### [Available data]
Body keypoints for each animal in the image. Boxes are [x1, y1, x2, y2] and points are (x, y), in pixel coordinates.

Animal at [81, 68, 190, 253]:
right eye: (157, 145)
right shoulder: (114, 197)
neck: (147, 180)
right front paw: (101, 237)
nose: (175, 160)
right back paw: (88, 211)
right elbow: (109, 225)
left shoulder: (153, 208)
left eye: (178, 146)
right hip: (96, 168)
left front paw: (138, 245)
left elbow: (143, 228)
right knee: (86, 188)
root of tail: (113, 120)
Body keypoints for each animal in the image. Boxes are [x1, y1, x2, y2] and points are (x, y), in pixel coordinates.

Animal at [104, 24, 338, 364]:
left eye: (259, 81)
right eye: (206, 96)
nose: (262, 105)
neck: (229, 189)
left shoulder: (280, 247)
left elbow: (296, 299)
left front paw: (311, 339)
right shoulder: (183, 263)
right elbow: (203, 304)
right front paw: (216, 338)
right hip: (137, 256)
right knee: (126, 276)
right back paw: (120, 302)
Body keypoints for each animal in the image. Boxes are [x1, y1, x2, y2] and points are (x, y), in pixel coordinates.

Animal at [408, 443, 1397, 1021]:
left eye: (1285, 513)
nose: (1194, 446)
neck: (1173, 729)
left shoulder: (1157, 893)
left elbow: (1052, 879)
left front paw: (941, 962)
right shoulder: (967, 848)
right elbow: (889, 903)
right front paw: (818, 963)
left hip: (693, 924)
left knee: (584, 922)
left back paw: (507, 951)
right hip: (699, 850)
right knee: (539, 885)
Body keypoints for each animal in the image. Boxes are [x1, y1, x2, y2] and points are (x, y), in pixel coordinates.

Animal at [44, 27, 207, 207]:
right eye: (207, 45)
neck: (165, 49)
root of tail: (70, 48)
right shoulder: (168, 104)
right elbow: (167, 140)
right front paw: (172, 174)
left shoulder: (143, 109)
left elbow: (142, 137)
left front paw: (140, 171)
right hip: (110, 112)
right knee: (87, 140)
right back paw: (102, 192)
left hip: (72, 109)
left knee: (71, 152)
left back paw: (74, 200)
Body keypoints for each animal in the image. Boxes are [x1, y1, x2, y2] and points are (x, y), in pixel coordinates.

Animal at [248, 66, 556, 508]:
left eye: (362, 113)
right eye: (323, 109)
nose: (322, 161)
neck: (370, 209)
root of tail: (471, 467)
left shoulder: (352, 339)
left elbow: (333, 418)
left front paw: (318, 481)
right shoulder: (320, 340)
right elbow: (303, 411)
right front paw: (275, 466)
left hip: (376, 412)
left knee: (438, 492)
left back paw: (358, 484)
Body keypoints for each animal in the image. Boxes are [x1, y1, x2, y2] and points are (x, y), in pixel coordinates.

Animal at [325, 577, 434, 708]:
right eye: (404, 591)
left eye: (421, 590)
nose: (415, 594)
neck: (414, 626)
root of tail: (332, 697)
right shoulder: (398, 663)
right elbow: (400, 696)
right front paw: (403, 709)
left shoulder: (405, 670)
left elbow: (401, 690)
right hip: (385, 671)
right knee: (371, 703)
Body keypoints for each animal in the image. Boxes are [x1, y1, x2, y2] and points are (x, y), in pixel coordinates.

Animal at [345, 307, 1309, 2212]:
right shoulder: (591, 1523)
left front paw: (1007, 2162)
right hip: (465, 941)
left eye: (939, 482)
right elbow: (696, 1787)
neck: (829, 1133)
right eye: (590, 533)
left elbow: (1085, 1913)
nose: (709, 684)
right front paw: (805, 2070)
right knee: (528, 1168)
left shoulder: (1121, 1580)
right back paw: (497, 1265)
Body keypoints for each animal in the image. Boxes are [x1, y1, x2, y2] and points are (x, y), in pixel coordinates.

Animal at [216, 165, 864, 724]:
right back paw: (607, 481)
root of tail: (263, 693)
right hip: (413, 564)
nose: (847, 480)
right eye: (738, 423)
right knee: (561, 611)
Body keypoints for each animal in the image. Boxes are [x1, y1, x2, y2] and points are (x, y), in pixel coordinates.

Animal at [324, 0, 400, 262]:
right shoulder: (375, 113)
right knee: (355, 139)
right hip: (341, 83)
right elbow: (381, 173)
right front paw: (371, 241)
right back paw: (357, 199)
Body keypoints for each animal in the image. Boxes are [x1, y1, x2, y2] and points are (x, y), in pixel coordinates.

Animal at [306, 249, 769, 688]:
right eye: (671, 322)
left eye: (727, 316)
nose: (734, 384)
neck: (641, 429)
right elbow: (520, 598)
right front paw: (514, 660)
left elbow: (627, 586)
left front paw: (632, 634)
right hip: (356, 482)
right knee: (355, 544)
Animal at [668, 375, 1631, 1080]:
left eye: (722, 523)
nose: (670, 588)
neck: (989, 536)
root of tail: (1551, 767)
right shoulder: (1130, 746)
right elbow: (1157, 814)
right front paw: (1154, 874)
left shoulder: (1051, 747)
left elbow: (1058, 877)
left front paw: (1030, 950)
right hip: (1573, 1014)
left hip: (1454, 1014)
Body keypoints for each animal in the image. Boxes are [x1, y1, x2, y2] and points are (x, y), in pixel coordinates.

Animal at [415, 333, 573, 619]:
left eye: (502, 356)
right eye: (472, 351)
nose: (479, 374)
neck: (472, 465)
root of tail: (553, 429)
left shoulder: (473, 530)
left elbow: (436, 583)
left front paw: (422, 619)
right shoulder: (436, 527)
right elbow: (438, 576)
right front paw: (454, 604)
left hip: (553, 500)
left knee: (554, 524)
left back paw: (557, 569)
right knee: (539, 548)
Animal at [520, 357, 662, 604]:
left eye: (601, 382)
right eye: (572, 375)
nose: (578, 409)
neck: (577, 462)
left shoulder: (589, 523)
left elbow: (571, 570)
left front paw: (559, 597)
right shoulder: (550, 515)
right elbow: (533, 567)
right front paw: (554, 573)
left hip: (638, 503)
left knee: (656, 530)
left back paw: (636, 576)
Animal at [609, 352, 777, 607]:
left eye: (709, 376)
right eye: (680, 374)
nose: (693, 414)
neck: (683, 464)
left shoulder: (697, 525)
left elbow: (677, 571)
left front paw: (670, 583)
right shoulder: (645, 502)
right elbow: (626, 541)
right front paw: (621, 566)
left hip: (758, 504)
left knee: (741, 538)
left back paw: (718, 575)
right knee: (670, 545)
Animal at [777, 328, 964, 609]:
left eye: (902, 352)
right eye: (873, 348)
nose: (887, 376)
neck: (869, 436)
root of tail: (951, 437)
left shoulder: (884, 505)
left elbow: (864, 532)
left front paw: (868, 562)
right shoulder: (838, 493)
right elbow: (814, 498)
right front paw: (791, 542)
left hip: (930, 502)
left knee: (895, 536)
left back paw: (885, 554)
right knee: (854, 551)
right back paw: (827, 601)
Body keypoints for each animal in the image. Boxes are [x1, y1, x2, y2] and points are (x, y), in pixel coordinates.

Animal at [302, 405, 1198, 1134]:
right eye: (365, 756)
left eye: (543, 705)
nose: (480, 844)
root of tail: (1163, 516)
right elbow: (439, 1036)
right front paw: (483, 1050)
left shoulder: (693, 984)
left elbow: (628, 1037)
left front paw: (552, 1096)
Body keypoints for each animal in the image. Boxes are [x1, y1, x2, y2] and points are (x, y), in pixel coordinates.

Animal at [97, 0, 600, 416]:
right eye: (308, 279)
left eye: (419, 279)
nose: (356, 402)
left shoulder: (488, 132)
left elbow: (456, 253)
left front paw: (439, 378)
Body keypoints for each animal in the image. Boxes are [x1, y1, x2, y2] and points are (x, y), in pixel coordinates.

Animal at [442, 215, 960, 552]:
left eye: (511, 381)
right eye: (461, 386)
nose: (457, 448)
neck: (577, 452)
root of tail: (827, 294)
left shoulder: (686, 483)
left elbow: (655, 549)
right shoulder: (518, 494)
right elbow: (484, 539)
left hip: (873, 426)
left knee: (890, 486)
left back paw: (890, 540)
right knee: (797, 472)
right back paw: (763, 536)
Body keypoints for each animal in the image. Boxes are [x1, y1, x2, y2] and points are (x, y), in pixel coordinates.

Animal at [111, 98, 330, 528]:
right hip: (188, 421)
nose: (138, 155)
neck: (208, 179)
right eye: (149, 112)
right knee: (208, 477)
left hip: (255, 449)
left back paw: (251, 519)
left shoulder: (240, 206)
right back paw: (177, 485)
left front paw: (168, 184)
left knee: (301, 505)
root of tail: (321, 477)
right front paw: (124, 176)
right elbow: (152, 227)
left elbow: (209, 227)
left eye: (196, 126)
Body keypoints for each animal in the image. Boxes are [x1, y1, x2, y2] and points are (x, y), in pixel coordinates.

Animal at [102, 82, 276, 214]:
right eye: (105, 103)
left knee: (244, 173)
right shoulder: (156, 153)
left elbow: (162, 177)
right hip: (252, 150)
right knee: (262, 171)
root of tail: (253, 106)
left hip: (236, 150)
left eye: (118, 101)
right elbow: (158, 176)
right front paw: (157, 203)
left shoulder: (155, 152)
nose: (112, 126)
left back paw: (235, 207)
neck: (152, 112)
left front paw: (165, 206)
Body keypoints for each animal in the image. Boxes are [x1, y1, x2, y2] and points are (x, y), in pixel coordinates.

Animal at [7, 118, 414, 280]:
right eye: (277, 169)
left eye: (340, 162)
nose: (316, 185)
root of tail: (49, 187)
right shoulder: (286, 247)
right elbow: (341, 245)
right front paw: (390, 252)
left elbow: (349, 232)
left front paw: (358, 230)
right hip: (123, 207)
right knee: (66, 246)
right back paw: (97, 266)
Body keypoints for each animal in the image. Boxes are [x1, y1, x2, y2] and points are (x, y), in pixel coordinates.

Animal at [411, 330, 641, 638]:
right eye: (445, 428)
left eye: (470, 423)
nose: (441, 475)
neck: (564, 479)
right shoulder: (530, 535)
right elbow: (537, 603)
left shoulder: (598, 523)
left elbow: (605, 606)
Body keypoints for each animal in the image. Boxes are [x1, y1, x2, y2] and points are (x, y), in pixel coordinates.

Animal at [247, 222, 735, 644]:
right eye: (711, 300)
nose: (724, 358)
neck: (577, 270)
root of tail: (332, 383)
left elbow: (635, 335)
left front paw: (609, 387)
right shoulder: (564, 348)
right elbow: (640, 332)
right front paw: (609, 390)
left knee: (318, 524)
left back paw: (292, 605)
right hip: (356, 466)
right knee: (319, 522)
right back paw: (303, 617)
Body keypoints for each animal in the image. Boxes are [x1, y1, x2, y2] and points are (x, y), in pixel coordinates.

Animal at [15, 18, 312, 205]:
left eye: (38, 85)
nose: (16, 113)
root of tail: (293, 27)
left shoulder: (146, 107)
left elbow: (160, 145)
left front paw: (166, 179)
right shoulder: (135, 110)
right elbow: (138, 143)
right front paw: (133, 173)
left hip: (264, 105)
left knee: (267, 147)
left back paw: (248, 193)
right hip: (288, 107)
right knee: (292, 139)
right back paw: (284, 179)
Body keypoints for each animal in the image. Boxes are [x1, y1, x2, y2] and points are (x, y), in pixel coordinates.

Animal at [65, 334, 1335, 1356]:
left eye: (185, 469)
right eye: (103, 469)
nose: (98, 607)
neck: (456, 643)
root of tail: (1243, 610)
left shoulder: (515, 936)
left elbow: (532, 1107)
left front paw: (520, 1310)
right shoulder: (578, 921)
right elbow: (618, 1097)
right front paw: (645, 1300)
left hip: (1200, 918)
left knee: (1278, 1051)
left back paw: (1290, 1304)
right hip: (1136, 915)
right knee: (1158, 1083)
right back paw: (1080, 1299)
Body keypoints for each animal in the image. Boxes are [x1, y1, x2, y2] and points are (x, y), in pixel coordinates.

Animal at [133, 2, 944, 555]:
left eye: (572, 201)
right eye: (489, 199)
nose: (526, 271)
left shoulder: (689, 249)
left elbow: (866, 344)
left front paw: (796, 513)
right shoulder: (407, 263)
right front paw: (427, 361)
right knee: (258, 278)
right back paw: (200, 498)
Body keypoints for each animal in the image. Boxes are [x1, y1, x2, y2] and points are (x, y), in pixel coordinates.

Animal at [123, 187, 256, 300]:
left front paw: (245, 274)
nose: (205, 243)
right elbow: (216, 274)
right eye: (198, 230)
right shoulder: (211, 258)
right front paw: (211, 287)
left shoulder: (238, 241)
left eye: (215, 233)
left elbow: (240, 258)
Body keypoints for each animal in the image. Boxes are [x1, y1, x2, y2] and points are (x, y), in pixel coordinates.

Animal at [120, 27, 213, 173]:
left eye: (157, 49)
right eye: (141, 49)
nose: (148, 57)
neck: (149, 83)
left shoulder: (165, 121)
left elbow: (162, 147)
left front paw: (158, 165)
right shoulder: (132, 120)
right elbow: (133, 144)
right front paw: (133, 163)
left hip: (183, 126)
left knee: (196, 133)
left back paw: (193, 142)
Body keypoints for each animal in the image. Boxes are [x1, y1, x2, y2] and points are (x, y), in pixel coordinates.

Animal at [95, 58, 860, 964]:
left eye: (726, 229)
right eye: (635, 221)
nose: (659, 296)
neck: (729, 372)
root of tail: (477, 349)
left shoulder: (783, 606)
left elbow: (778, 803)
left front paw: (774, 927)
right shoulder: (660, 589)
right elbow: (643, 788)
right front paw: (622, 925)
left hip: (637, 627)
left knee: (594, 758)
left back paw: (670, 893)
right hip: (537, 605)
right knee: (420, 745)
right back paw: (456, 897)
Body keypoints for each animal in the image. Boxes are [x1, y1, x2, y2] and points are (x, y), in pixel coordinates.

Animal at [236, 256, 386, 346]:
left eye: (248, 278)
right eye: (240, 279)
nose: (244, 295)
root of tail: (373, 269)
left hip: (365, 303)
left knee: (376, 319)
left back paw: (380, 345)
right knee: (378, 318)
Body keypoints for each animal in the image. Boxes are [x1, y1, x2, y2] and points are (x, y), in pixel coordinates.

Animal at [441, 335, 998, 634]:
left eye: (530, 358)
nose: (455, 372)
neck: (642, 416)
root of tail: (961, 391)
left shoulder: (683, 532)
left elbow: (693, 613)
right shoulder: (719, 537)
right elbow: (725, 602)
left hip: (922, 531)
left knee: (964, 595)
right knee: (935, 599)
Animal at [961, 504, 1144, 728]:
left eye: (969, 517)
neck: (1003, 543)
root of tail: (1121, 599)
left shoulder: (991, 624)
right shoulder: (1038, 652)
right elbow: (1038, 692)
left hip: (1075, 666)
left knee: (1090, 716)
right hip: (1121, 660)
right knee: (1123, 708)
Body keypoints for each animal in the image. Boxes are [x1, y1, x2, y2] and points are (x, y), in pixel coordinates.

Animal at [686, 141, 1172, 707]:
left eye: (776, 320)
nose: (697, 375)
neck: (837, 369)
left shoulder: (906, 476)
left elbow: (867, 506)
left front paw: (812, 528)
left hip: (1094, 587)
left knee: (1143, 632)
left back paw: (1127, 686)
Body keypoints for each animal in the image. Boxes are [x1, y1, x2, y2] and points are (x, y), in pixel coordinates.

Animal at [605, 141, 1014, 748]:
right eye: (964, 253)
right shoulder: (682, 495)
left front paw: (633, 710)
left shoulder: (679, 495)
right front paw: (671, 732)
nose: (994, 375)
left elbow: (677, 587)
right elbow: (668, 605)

### [Description of the task]
Please copy, without any change, the lines of the material from the first through the one containing "left elbow: (296, 299)". Write nothing else.

### [Result]
Body keypoints for each animal in the image. Boxes are [x1, y1, x2, y2] and points are (x, y), in pixel coordinates.

Animal at [81, 68, 190, 253]:
right eye: (157, 145)
right shoulder: (114, 197)
neck: (147, 180)
right front paw: (101, 237)
nose: (175, 160)
right back paw: (88, 211)
right elbow: (109, 225)
left shoulder: (153, 208)
left eye: (178, 146)
right hip: (96, 168)
left front paw: (138, 245)
left elbow: (143, 228)
right knee: (86, 188)
root of tail: (113, 120)
Body keypoints for each animal in the image. Boxes are [x1, y1, x2, y2] and points are (x, y), in pixel coordinates.

Animal at [104, 24, 338, 364]:
left eye: (259, 81)
right eye: (206, 96)
nose: (262, 105)
neck: (229, 189)
left shoulder: (280, 247)
left elbow: (296, 299)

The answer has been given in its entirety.